== Excerpt to read

The right of trial by jury guaranteed by the Constitution of this state, embraces every case where it existed before the adoption of the .Constitution, and it is not within the power of the legislature to enact any law which deprives any litigant of that right. Hence if as contended for here, this appellant before the adoption of the Constitution of this state, in having the question determined of whether her property should be forfeited, would have been entitled to a jury trial as a matter of right, then this act, since it deprives her of such right, is unconstitutional and void: Tribou v. Stroubridge, 7 Or. 156; Wong v. City of Astoria, 13 Or. 538 (11 Pac. 295); Wilkes v. Cornelius, 21 Or. 341 (23 Pac. 473); Deane v. Willamette Bridge Co., 22 Or. 167 (29 Pac. 440, 15 L. R. A. 614); Fleischner v. Citizens' Investment Co., 25 Or. 119 (35 Pac. 174); Raymond v. Flavel, 27 Or. 219 (40 Pac. 158); Hoag v. Washington-Oregon Corp., 75 Or. 588 (144 Pac. 574, 147 Pac. 756); Puffer v. American Ins. Co., 48 Or. 475 (87 Pac. 523); Schnitzer v. Stein, 96 Or. 343 (189 Pac. 984).
'£ It cannot be doubted that a forfeiture of property for a prohibited act is a penalty for committing the act. It is so denominated by lexicographers, and is so treated in judicial decisions. (Lawton v. Steele, 152 U. S. 138 [38 L. Ed. 385, 14 Sup. Ct. Rep. 499].) It was said by Judge Strong, in Wood v. City of Brooklyn (14 Barb. [N. Y.] 432): 'It is a matter of public notoriety that suits for penalties have generally been tried before a jury. If there have been exceptions they have not been sufficiently numerous to affect the general usage. The introduction of a new subject into a class renders it amenable to its general rules, not to its exceptions, unless there is something peculiar calling for' their application. To allow the Legislature to except from the operation of a constitutional provision, by direct enactment, a matter clearly falling within its meaning, would sanction a fraud upon the organic law-and might in the end destroy its obligation.' " Colon v. Lisk, 13 App. Div. 195 (43 N. Y. Supp. 364).
There can be no doubt that at the time of the adoption of our state Constitution, in cases where the seizure was made on land, property such as a "boat, vehicle or other conveyance," could not be forfeited by way of penalty or punishment for the violation of law, except in actions triable by jury. "Where a proceeding is authorized which may result in a judgment that operates upon the property of the individual, either by way of forfeiture, or by means of execution, the uniform rule of law has always been, that before such judgment can pass, the individual is entitled to a jury trial, unless he waives the same." Colon v. Lisk, 13 App. Div. 195, 204 (43 N. Y. Supp. 364, 370). "We regard it equally clear, that suits to enforce forfeitures or penalties have been generally tried by a jury." S. C., 153 N. Y. 188-194 (47 N. E. 302, 60 Am. St. Rep. 609). "Felony," says Sir William Blaekstone, "in the general acceptation of our English law, comprises every species of crime which occasioned at common law the forfeiture of lands and goods. And all these felonies were to be determined 'per laudamentum sive judicium parium suorum' (by the verdict or judgment of his peers) in the lord's court." 4 Bl. Com., Chap. VII, *94-97.

====
== Excerpted records

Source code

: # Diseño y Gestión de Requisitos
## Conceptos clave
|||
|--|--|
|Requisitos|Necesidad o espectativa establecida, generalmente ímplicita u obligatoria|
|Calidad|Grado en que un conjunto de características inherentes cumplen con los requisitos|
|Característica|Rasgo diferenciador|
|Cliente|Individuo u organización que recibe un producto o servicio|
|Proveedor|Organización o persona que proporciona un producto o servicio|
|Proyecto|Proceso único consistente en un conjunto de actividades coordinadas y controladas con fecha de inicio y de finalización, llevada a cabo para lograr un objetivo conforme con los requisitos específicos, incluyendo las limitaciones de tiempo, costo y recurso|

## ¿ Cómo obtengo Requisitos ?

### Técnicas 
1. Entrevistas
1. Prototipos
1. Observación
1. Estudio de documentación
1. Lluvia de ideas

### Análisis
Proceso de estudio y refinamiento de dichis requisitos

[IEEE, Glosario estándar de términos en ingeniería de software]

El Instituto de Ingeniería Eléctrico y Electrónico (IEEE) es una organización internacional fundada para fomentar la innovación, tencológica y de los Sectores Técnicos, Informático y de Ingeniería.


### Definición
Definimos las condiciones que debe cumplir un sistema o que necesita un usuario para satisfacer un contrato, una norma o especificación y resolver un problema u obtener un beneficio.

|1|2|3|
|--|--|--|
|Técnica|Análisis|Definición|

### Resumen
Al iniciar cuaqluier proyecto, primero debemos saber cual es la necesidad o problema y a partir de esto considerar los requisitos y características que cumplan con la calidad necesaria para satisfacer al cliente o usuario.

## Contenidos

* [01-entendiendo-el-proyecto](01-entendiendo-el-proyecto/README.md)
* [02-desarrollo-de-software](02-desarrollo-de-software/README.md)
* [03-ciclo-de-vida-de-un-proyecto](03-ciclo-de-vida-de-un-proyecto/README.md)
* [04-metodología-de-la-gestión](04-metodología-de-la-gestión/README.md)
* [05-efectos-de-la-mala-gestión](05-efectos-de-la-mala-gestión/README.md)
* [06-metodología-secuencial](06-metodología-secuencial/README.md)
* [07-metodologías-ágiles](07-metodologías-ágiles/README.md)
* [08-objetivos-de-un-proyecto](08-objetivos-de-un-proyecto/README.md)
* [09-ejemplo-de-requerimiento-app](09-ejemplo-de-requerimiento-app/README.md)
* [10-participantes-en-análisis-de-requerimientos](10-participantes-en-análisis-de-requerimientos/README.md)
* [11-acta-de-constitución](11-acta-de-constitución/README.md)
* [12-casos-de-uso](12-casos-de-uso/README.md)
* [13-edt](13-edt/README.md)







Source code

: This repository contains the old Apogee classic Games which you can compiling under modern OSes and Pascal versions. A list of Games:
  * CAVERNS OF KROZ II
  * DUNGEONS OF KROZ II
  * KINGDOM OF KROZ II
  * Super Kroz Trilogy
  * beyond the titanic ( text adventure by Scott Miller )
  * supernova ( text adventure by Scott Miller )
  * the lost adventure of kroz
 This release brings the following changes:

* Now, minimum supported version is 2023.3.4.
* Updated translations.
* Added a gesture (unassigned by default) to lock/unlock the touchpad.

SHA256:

====

▸ Problems and tasks
(A) In the excerpt on jury trials and forfeiture, which case is Judge Strong quoted from?
(B) Go on with the excerpt on jury trials and forfeiture from the point where it stops.
You won't need any of the data for this.

▸ Responses for each task
(A) Wood v. City of Brooklyn (14 Barb. [N. Y.] 432).

(B)
"If an act of parliament inflict a certain penalty for the particular act, an action of debt will lie for the penalty, if no other remedy be specified in the statute; for the law implies that by the fundamental contract of society, the offending party is bound and hath virtually agreed to obey the directions of the legislature, and pay the forfeiture incurred to such persons as the law requires. But where a statute prohibits an act injurious to an individual, and does not assign any certain penalty for it, the .remedy for the party grieved is by action on the case." Archibold's Civil Plead., § IV, *18.
At the time when our state Constitution was adopted, courts were classified according to the nature and extent of their jurisdiction, their forms of proceeding, or the principles upon which they administered justice, either as courts of admiralty, courts of equity, or courts of law. Controversies concerning forfeitures of rights or property could be adjudicated only in some one or more of these courts, since in this country there were no other courts in which controversies of that nature could be adjudicated.
Courts of admiralty had jurisdiction to enforce forfeitures, without the aid or presence of a jury, but its jurisdiction was limited to cases arising under the admiralty or maritime law, and it never had jurisdiction to enforce a forfeiture where the seizure was made on land.
Courts of equity have always refused to lend their aid to the enforcement of a forfeiture, "It is a well-settled and familiar doctrine," says Professor Pomeroy, "that a court of equity will not interfere on behalf of the party entitled thereto, and enforce a forfeiture, but will leave him to his legal remedies, if any, even though the case might be one in which no equitable relief would be given to the defaulting party against the forfeiture. The few apparent exceptions to this doctrine are not real exceptions, since they all depend upon other rules and principles. There are, in fact, no exceptions to this doctrine; those which appear to be exceptions are not so in realty." 1 Pom. Eq. Juris (3 ed.), §459, 460.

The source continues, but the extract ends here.